> _What is needed_: Output all of the records word for word and drop the images.

··· Source material

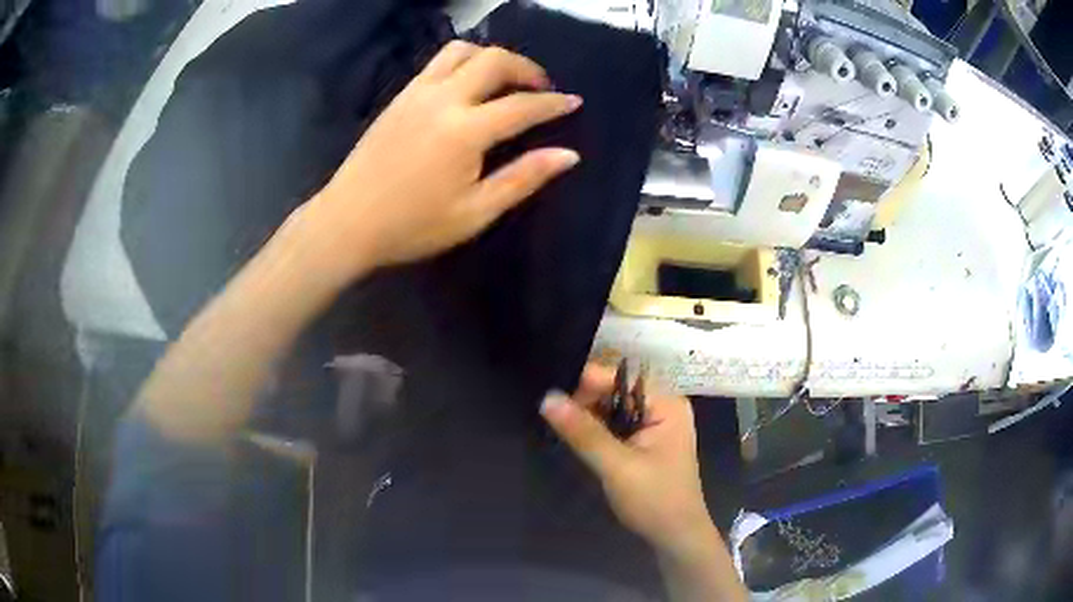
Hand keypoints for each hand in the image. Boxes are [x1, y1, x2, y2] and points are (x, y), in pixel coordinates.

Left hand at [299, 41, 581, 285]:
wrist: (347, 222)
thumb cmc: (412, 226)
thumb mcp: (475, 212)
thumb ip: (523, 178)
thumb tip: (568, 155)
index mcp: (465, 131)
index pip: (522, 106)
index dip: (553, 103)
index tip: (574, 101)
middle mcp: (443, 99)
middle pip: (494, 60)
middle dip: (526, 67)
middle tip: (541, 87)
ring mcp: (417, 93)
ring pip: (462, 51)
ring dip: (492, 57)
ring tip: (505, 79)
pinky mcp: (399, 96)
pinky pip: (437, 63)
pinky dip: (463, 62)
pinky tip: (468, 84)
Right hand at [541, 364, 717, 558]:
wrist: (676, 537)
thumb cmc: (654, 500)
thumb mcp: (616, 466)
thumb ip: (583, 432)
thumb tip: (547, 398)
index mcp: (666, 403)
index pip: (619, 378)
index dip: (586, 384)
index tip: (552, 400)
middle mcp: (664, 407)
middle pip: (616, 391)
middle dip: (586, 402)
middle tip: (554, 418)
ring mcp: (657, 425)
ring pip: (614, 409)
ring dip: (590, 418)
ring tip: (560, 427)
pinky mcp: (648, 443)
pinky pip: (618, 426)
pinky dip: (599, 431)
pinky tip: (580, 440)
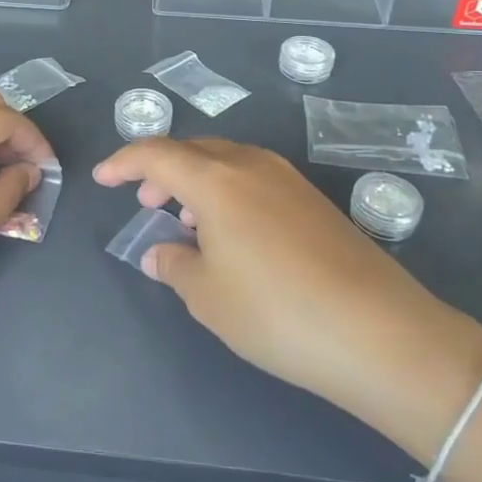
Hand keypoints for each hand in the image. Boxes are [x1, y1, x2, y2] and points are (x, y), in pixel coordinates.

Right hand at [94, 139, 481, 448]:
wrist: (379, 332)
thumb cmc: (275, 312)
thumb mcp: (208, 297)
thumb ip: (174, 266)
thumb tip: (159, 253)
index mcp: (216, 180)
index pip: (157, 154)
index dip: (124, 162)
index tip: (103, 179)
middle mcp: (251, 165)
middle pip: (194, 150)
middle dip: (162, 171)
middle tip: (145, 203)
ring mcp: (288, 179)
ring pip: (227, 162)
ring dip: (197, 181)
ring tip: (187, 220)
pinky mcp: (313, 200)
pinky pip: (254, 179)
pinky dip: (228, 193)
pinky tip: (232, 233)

······

> _Completed task_:
Hand keypoints for each hand in the image. Boxes are [x1, y1, x2, y2] and points are (x, y), in pixel coordinates.

Left hand at [299, 41, 581, 285]:
wrist: (347, 222)
thumb cmc: (412, 226)
thumb mcp: (475, 212)
thumb ip: (523, 178)
thumb tip: (568, 155)
index mcp: (465, 131)
index pip: (522, 106)
index dip: (553, 103)
index tip: (574, 101)
middle mcp: (443, 99)
middle pip: (494, 60)
middle dip: (526, 67)
middle tip: (541, 87)
ring mcp: (417, 93)
ring pip: (462, 51)
ring dip: (492, 57)
ring tip: (505, 79)
pinky mcp: (399, 96)
pinky pip: (437, 63)
pinky dip: (463, 62)
pinky tip: (468, 84)
Right hand at [541, 364, 717, 558]:
wrist: (676, 537)
thumb cmc: (654, 500)
thumb mcp: (616, 466)
thumb ip: (583, 432)
thumb tip: (547, 398)
index mcp: (666, 403)
index pip: (619, 378)
index dip: (586, 384)
index tip: (552, 400)
middle mcp: (664, 407)
middle pip: (616, 391)
middle dip: (586, 402)
middle tip: (554, 418)
ring mcp: (657, 425)
ring pip: (614, 409)
ring dip: (590, 418)
ring tip: (560, 427)
pinky mcp: (648, 443)
pinky pip: (618, 426)
pinky dip: (599, 431)
pinky tip: (580, 440)
Hand keypoints for each hand in the image. Boxes are [x1, y1, x2, y2] and points are (x, y), in pixel coordinates.

Right hand at [94, 139, 481, 448]:
wrist: (379, 332)
thumb cmc: (275, 312)
thumb mcp: (208, 297)
thumb ip: (174, 266)
thumb tip: (159, 253)
index mcp: (216, 180)
index pip: (157, 154)
index dip: (124, 162)
index tip: (103, 179)
middle mcp: (251, 165)
middle pip: (194, 150)
middle dip: (162, 171)
middle tip: (145, 203)
ring mcp: (288, 179)
ring pip: (227, 162)
ring dip: (197, 181)
ring tip: (187, 220)
pinky mcp: (313, 200)
pinky pip: (254, 179)
pinky dip: (228, 193)
pinky tip: (232, 233)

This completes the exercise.